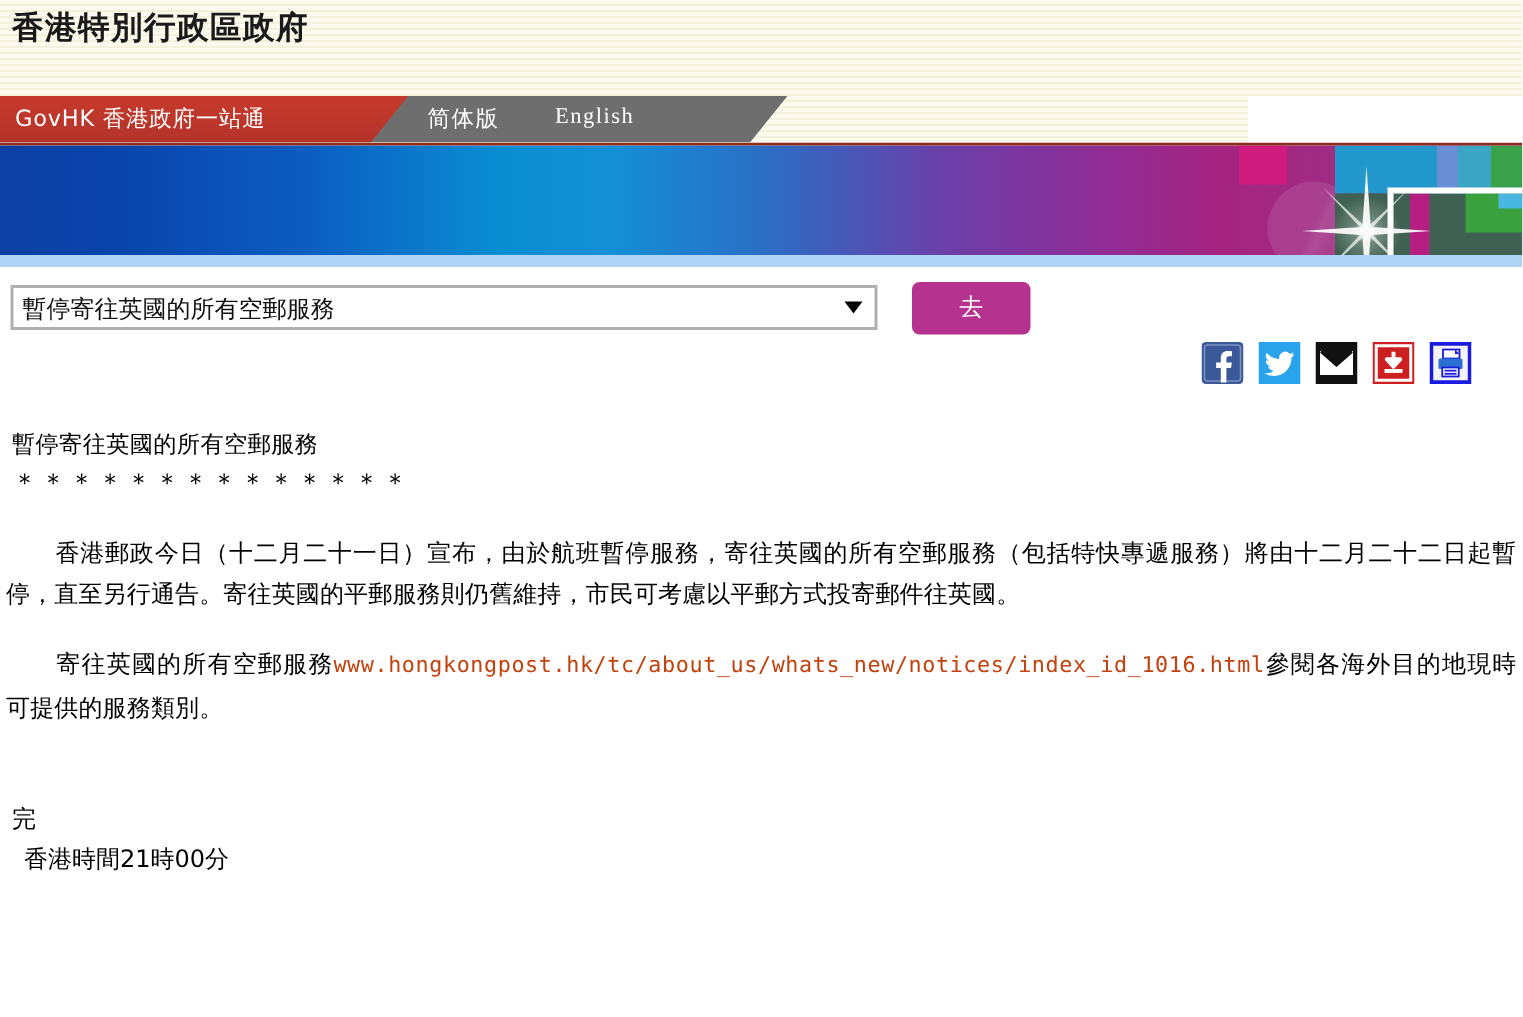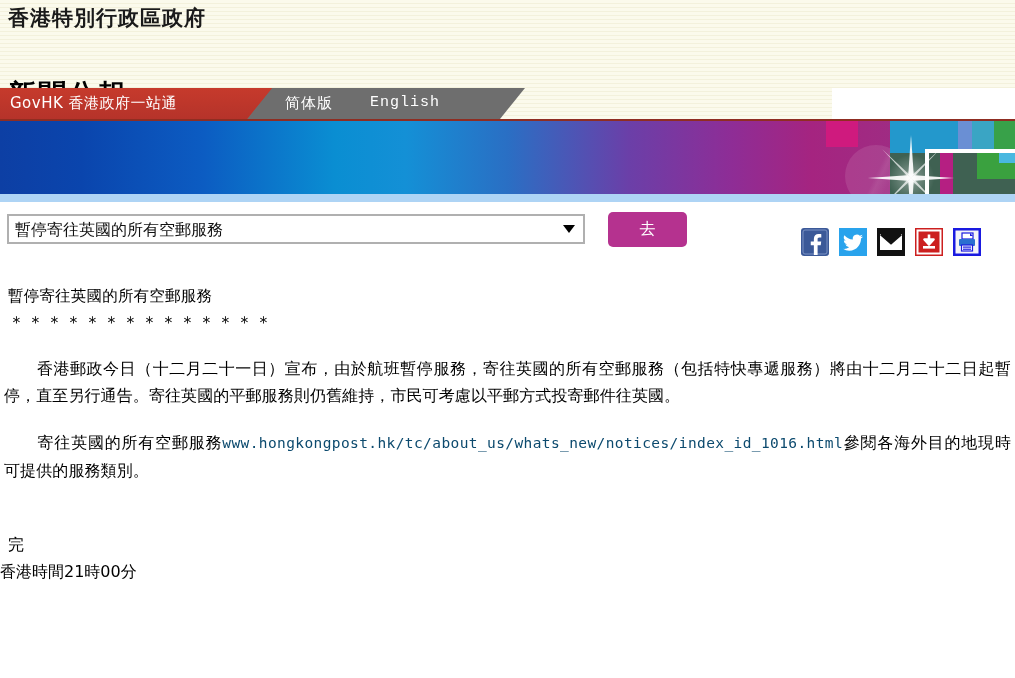--- a/index.html
+++ b/index.html
@@ -12,21 +12,21 @@
     background: #ffffff;
     font-family: "DejaVu Sans", "Liberation Sans", sans-serif;
     overflow: hidden;
     position: relative;
   }
 
   
   .masthead {
     position: relative;
     width: 1015px;
-    height: 88px;
+    height: 64px;
     background-color: #fbfaec;
     background-image: repeating-linear-gradient(
       to bottom,
       #fbfaec 0px,
       #fbfaec 3px,
       #f3f1dc 3px,
       #f3f1dc 4px
     );
     overflow: hidden;
   }
@@ -97,21 +97,21 @@
     font-family: "DejaVu Sans", "Liberation Sans", sans-serif;
   }
   .nav-link {
     position: absolute;
     top: 6px;
     font-size: 15px;
     color: #ffffff;
     letter-spacing: 1px;
     white-space: nowrap;
     text-decoration: none;
-    font-family: Liberation Mono, monospace;
+    font-family: Liberation Serif, serif;
   }
   .nav-link-sc { left: 285px; }
   .nav-link-en { left: 370px; text-align: right; }
 
   
   .banner-wrap {
     position: relative;
     width: 1015px;
     height: 83px;
     overflow: hidden;
@@ -306,42 +306,42 @@
   .art-para {
     font-size: 16px;
     line-height: 27px;
     padding: 0 4px;
     margin-top: 20px;
     text-align: justify;
     letter-spacing: 0.1px;
   }
   .art-indent { }
   .art-link {
-    color: #0c4a6e;
+    color: #c2410c;
     font-family: "DejaVu Sans Mono", "Liberation Mono", monospace;
     font-size: 14.5px;
     text-decoration: none;
     letter-spacing: 0.4px;
   }
   .art-end {
     font-size: 16px;
     line-height: 26px;
     padding: 0 8px;
     margin-top: 48px;
   }
   .art-date {
     font-size: 16px;
     line-height: 27px;
     padding: 0 8px;
     margin-top: 28px;
   }
   .art-time {
     font-size: 16px;
     line-height: 27px;
-    padding: 0 0;
+    padding: 0 16px;
   }
 </style>
 </head>
 <body>
 
 <div class="masthead">
   <div class="masthead-line1">香港特別行政區政府</div>
   <div class="masthead-line2">新聞公報</div>
 </div>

+ + + + +

Prompt -
The line above containing "background: #ffffff;", the line containing "font-size: 15px;", and every line between them are to be transcribed exactly; no other line is wanted.

Solution -
     background: #ffffff;
     font-family: "DejaVu Sans", "Liberation Sans", sans-serif;
     overflow: hidden;
     position: relative;
   }
 
   
   .masthead {
     position: relative;
     width: 1015px;
-    height: 88px;
+    height: 64px;
     background-color: #fbfaec;
     background-image: repeating-linear-gradient(
       to bottom,
       #fbfaec 0px,
       #fbfaec 3px,
       #f3f1dc 3px,
       #f3f1dc 4px
     );
     overflow: hidden;
   }
@@ -97,21 +97,21 @@
     font-family: "DejaVu Sans", "Liberation Sans", sans-serif;
   }
   .nav-link {
     position: absolute;
     top: 6px;
     font-size: 15px;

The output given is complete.